MaryAnne’s gaze slowly lifted from the faded photograph of Audrey and the man who had called himself Randy Durrell. “But you said Joey is all right,” she whispered. “You said—”
“I was wrong,” Corcoran told her, his eyes dropping to the open file on his desk. “From what I’ve seen, there is no possible way Joey can be all right. When they experimented on Shane Slater, they actually succeeded in altering his genetic structure. His genes aren’t those of a normal human being, MaryAnne. A great deal of them are, but there are differences, too. There are strings in his DNA that simply don’t match anything human at all.” He flipped to another page of the file, then another. “The same DNA is in his sperm. The reports are all here, and they don’t leave any room for doubt.

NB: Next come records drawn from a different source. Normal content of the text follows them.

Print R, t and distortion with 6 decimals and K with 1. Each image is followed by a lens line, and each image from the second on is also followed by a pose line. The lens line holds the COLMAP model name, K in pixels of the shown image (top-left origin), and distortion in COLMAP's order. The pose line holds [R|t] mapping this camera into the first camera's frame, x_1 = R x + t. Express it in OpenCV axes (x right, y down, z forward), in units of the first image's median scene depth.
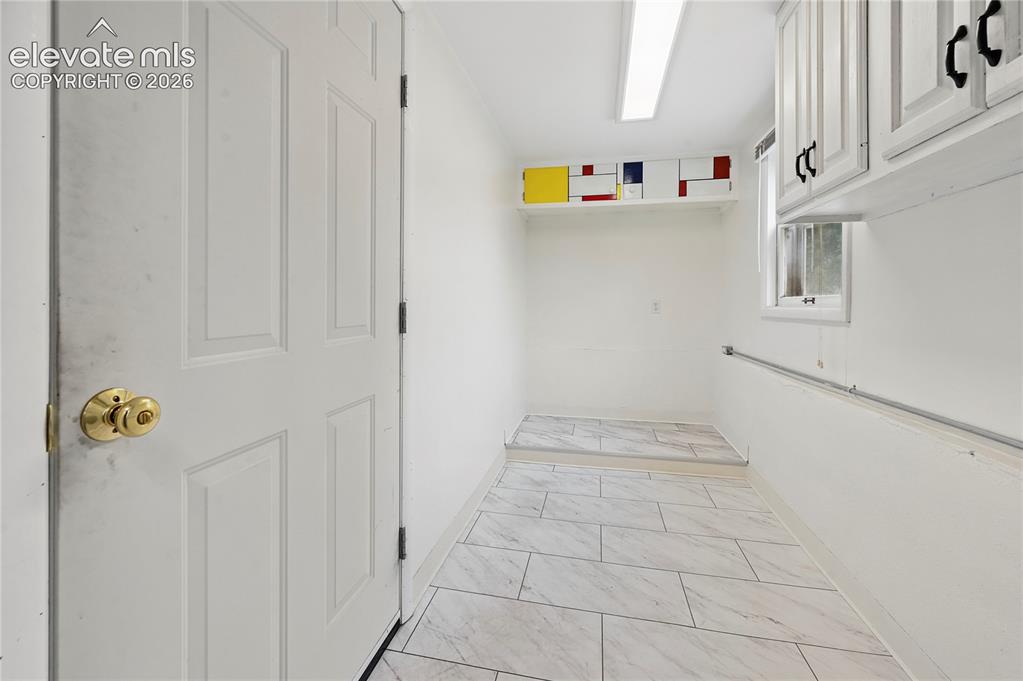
lens RADIAL K [[411.7, 0, 497.6], [0, 411.7, 307.1], [0, 0, 1]] dist [-0.000811, -0.000052]
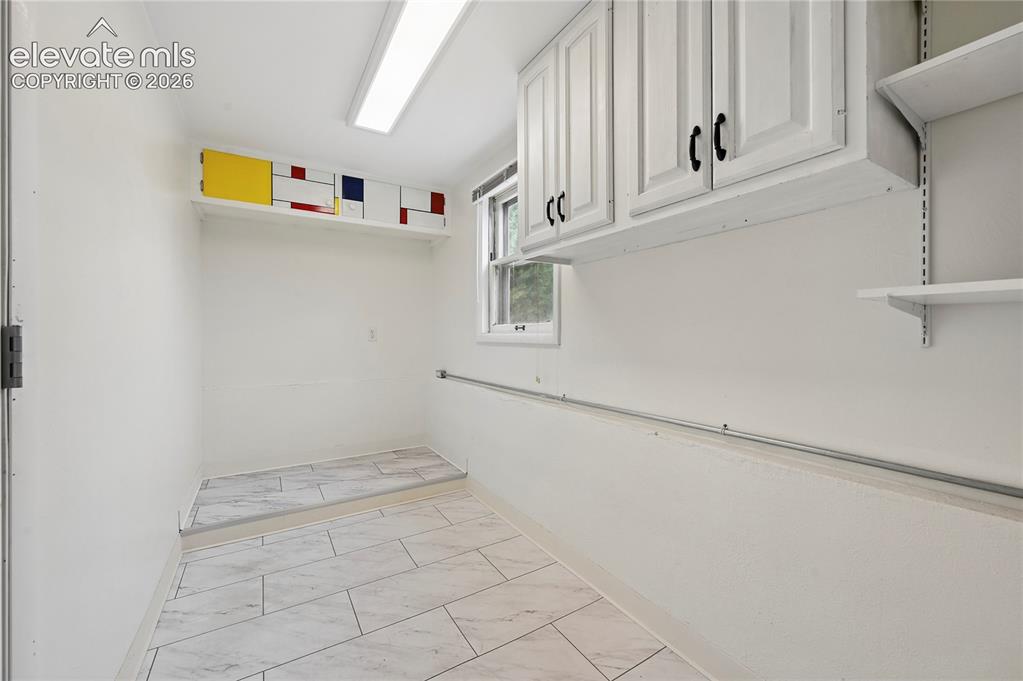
lens RADIAL K [[411.7, 0, 512.5], [0, 411.7, 335.1], [0, 0, 1]] dist [-0.000811, -0.000052]
pose [[0.716980, -0.007647, 0.697051, -0.086350], [0.007958, 0.999964, 0.002785, 0.001940], [-0.697048, 0.003551, 0.717016, 0.137023]]
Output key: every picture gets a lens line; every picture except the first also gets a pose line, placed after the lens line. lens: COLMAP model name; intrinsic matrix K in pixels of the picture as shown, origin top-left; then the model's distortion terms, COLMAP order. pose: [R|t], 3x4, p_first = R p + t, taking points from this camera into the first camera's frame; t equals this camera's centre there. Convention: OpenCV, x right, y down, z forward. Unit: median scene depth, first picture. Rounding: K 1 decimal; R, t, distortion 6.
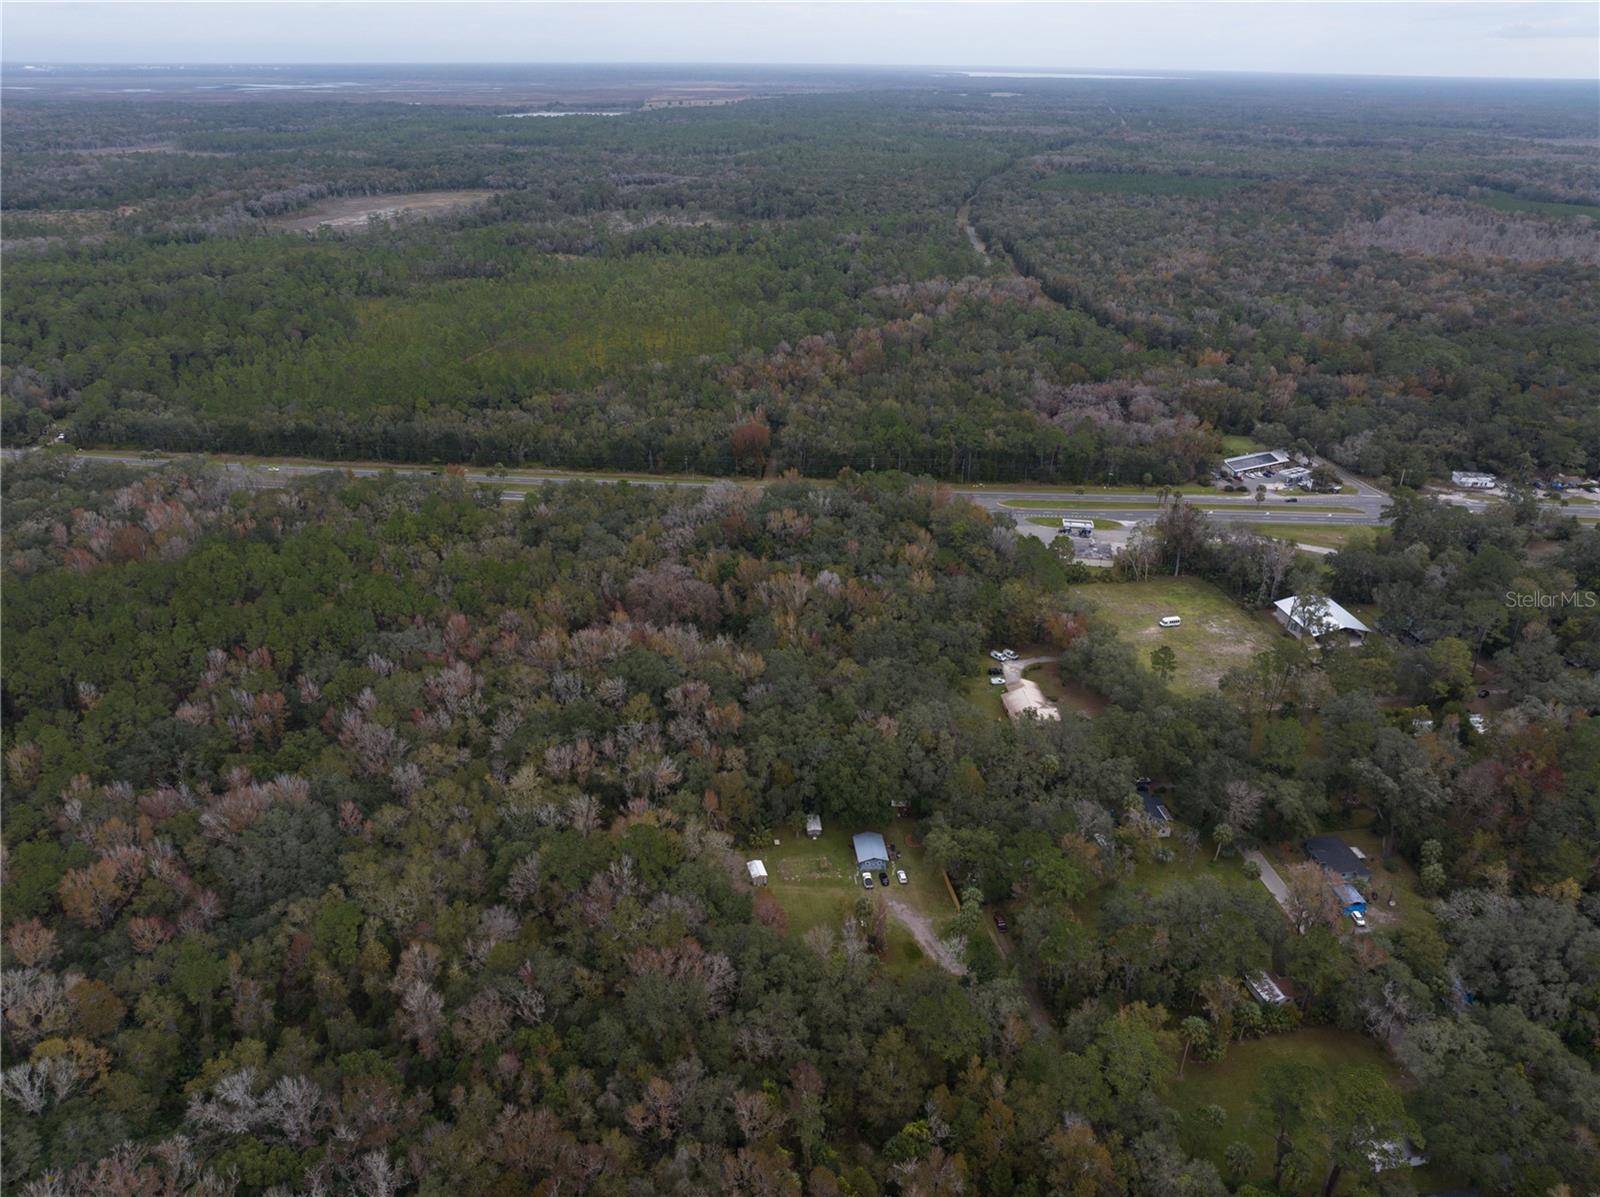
lens RADIAL K [[1114.3, 0, 790.4], [0, 1114.3, 592.7], [0, 0, 1]] dist [-0.039803, 0.009673]
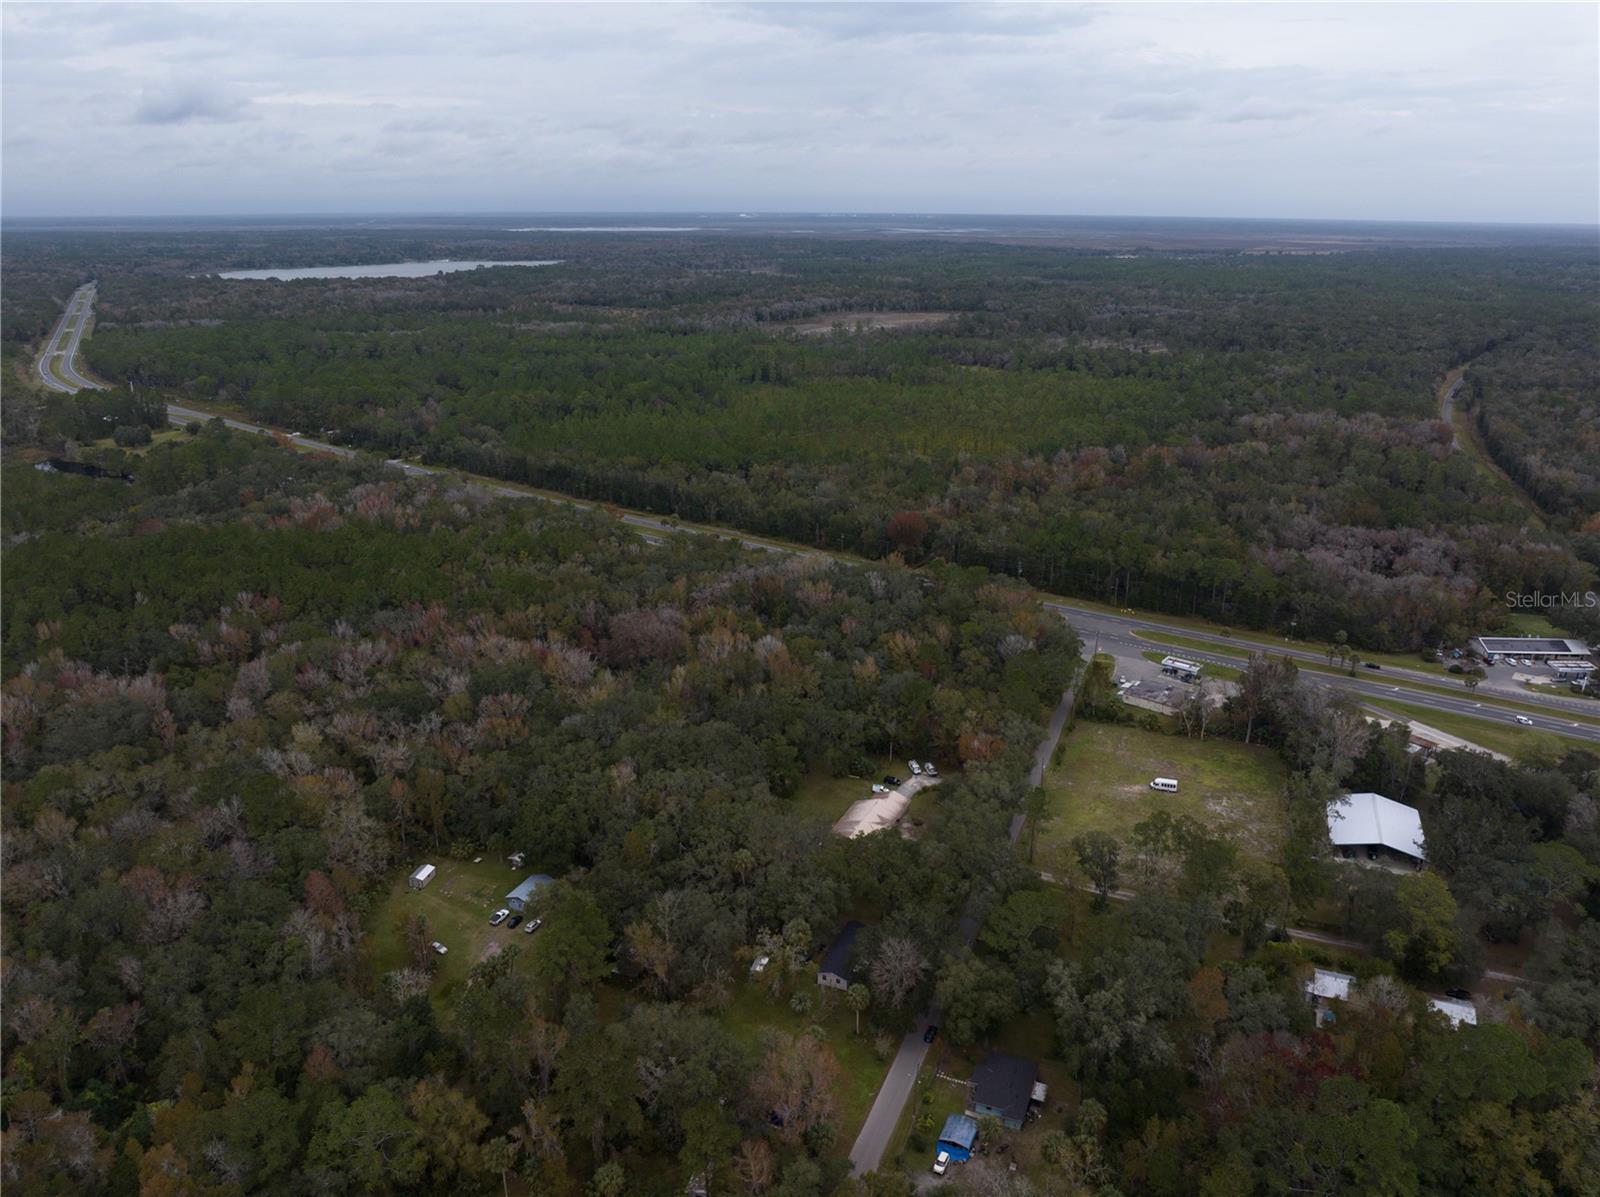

Almost certainly, he passed some of his—” Corcoran hesitated, searching for the right word, unwilling to use the one that came instantly to mind.
A man of his education simply didn’t use the word
werewolf
.
“He would have passed some of his
mutations
on to Joey,” he finished.
MaryAnne’s lips tightened, but she said nothing.
“Which ones?” Charley Hawkins asked. “Are you saying we have to consider him to be as dangerous as Shane Slater was?”
“For Christ’s sake, Charley, we already know he killed Olivia Sherbourne!” Rick Martin shouted.
“But Clark said—” the lawyer began, his voice taking on an edge of desperation.
“I know what I’m going to do,” Rick stated, standing up. His eyes went to the window, narrowing as he saw the thick layer of snow that was not yet showing any signs of melting. “As soon as this thaws out, I’m putting together a team. We’re going to search those mountains until we find him, and when we do—” He cut his own words short just in time, knowing that if he’d uttered them, they not only
would have sounded like a line from a grade-B movie, but they would have incriminated him as well.
Officers of the law, he knew, simply did not set out to gun down a thirteen-year-old boy on sight.
But that was exactly what he intended to do.
And it might happen a lot sooner than anyone thought, if the hunch that had been growing in him all morning long was right.
As the meeting in Corcoran’s office broke up, Rick Martin got into his Jeep and headed up to El Monte Ranch.
Joey would come back there, he was almost certain of it.
He might be Shane Slater’s son, but he wasn’t like his father yet.
He didn’t know how to live in the woods, didn’t know how to take care of himself in the wilderness.